These Short Documentary Animations From Myanmar Sensitively Portray Women Talking about Sexual Violence

By Ila Ananya

We’ve previously written about the gross stock images the media usually uses to report news about rape. There’s usually a woman cowering in the corner, the men looming larger than life over them. We know these images are extremely problematic, but how do we then show sexual abuse in various forms of media, whether in articles, plays, or movies?

Yangoon Film School created three short documentary animations based on the testimonies of women who had survived sexual violence and abuse in Myanmar. These very tender and seemingly cautious animations do show one way of depicting and opening conversations about gender violence.

In each of the three videos that are hardly more than a minute long, we hear the women talking. They tell stories different stories — of online abuse, and how a man they broke up with started posting intimate photos of them online, of how they were raped by a man who followed them home when they were walking back from work, and domestic abuse. Their voices are accompanied by simple animated sketches: they seem to be drawn with close attention to detail, to how the woman narrating her story sat, tapping at the coffee mug she was holding in one, occasionally using ‘real’ images rather than sketches that make the stories even more horrifyingly real.
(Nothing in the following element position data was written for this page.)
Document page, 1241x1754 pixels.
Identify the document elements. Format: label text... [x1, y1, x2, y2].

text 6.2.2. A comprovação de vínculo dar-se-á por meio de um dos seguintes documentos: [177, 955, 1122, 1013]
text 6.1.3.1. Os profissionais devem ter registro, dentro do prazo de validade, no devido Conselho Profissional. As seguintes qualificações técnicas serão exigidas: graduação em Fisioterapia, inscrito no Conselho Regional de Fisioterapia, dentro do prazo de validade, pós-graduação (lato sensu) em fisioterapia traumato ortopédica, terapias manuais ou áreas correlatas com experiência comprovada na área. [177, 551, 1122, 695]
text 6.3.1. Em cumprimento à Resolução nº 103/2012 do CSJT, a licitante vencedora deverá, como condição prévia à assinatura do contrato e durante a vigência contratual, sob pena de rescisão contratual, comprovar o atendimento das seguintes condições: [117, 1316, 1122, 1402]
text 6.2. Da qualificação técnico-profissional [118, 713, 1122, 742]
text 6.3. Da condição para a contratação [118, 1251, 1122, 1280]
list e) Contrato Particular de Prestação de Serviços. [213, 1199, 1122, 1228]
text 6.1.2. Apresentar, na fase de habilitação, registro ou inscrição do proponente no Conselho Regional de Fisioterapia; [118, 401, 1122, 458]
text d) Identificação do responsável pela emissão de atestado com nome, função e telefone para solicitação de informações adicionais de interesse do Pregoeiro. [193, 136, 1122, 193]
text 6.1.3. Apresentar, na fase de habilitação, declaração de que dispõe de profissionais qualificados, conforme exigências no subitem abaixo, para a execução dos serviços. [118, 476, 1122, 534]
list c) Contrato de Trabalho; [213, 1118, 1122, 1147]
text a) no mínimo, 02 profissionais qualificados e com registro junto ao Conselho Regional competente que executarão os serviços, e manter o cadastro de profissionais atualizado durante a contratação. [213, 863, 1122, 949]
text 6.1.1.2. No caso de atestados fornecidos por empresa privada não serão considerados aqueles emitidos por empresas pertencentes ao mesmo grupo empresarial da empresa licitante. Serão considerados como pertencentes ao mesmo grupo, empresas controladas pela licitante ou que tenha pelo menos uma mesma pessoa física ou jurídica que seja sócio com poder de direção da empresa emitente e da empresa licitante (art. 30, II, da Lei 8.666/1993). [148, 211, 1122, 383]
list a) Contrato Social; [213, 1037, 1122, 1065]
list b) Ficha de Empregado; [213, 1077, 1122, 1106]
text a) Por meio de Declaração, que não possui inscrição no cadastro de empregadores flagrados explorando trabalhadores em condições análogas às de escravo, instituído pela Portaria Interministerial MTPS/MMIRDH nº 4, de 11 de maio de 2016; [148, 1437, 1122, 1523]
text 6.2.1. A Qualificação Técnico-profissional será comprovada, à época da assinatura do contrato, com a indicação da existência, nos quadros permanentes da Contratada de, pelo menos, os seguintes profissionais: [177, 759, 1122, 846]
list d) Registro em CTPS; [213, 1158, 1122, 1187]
Here we see the woman talking about domestic abuse. She is petting her cat as she narrates her story. The cat is with her in every frame, even in those showing abuse with a glass being shattered on the wall—in those, the cat jumps over the scattered glass. The woman is almost always moving.

This is the story of a woman who faced online abuse when she broke up with her boyfriend. We hear the all too familiar questions—the police asking her what else she expected when she took pictures like that. “I don’t think it’s got anything to do with love. He just can’t take being dumped by a woman,” she says.

Here the woman talks about being raped by a man who followed her home when she was returning from work. “I crossed my legs,” she says, and people around her begin to whisper—“How come you didn’t call for help?” they ask.